明るいムード作りの上手い斎藤の周りには常に誰か、お付きの者が居るのだが、今日は一人のようだ。

「あれ~、悠李ちゃん?」
「あぁ、斎藤。」
「これから夕食なんだけど、一緒に行かない?」
「ごめん。もう、食べ終わっちゃったよ。」

悠李は、苦笑しながら言う。

「そっかぁ~、残念だなぁ。今日は、教官に道具を仕舞うように言われて何時もより少し遅めだしなぁ。」
「そっか。そりゃ、大変だったな。私、ひと足先に部屋に戻るね。」

悠李は、斎藤の横をすり抜けようとした時に、腕をグッと掴まれた。

「ん? どうした?」

比較的スキンシップが多めの斎藤なので、特に疑問も無く、悠李より少し背の高い斎藤の顔を見上げる。

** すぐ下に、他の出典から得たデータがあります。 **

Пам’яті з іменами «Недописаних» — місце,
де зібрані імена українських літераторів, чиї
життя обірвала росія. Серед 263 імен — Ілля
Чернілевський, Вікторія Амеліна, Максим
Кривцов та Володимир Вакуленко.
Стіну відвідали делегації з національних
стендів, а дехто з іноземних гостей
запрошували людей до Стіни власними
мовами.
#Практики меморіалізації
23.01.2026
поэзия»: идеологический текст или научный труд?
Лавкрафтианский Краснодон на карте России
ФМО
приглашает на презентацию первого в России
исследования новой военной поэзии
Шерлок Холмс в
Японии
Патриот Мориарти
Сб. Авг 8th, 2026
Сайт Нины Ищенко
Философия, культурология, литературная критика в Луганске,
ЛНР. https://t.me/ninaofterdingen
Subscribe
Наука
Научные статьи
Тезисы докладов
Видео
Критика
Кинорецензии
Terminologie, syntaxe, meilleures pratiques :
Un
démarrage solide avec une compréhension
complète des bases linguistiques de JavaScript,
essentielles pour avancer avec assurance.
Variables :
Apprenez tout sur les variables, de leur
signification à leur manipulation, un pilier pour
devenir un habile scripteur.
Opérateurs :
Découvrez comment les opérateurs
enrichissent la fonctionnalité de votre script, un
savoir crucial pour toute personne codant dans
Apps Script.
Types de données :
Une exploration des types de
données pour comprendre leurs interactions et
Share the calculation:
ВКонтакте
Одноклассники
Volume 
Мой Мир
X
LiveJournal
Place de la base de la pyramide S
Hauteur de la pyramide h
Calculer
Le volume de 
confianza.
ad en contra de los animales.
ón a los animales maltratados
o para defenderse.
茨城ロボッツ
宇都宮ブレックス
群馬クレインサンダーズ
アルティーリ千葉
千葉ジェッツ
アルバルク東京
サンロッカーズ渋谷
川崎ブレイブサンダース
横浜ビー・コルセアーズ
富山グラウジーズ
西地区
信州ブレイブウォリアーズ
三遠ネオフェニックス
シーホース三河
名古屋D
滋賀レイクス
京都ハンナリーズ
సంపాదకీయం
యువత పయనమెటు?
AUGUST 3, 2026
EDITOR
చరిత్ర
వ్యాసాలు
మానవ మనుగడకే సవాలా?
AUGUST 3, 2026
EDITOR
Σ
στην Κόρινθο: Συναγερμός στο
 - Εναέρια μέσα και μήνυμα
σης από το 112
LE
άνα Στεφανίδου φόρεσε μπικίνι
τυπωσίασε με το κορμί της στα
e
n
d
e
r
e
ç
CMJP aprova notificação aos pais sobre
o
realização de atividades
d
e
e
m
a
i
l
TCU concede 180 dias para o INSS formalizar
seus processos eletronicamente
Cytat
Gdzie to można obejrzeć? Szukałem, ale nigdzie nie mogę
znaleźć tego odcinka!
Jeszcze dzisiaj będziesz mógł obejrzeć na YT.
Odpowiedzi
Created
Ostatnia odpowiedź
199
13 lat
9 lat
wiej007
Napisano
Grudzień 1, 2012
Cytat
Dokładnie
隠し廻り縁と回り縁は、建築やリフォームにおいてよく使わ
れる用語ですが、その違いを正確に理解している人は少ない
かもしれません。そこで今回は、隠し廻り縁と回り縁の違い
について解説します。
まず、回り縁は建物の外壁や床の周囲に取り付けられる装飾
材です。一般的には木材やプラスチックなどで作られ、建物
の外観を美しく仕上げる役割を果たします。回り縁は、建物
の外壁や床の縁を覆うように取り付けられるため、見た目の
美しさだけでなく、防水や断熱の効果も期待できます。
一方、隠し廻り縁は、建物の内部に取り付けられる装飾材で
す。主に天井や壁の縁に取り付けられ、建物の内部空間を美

「ねぇ、悠李ちゃん。そろそろ、僕としてみる気は無い?」

何時ものホワリとした柔らかい雰囲気では無く、訓練中のようなキリリとした様子で掴んでいる悠李の腕に力を込める。
何時もルーチンワークのように誘われている悠李だが、今日の斎藤の雰囲気は少し違う。
明らかに、お誘いを受けているようだ。

「ち…ちょっ……腕が、痛いよ…斎藤。」
「あぁ、ごめんごめん。」

斎藤の雰囲気が、また、何時ものホワリとした様子に戻る。
そして、掴んでいた悠李の手を離してくれた。

「悠李ちゃんが一途にこの人…っていう相手を決めたならば僕も諦めるしか無いけれど、そういう訳じゃ無いならさ、僕だってチャンスは欲しいよ。」

一途にこの人…という言葉で、悠李の頭の中に一條が思い浮かんでくる。
しかし、直ぐにそれを否定すべく、悠李は頭を大きく左右に振った。
斎藤の言葉を真に受けて、お試しなどをしては何かマズい事になる…と心が警鐘を鳴らすのだ。
それはきっと、悠李の本能に基づくものだ。

「……。」

何と答えたら良いのやら、わからない悠李は言葉を発する事が出来ない。
そして、いざ、悠李が斎藤に答えを返そうとした時に、何時でもお気楽な雰囲気を醸し出している酒井も食堂へと向かってきた。

「あれ~、斎藤君? 今日も悠李たんの事、相変わらず大好きだねぇ♪」

能天気な雰囲気全開でやってきた酒井が救世主に見える。

「あ~ん、悠李たん!! 今日も大好きだよ~ぅ!!」

そう言うと、斎藤から奪うように悠李に抱き付いてきた。
悠李も酒井の身体をギュッと抱き締め返す。
酒井がどんなに悠李に抱き付いてきても、全く身の危険を感じる事は無い。
もしかしたら、酒井は策士なのだろうか? …と想像し、マジマジと顔を観察してみた。
近日中に、サシで酒井と話してみようと心に誓った悠李だった。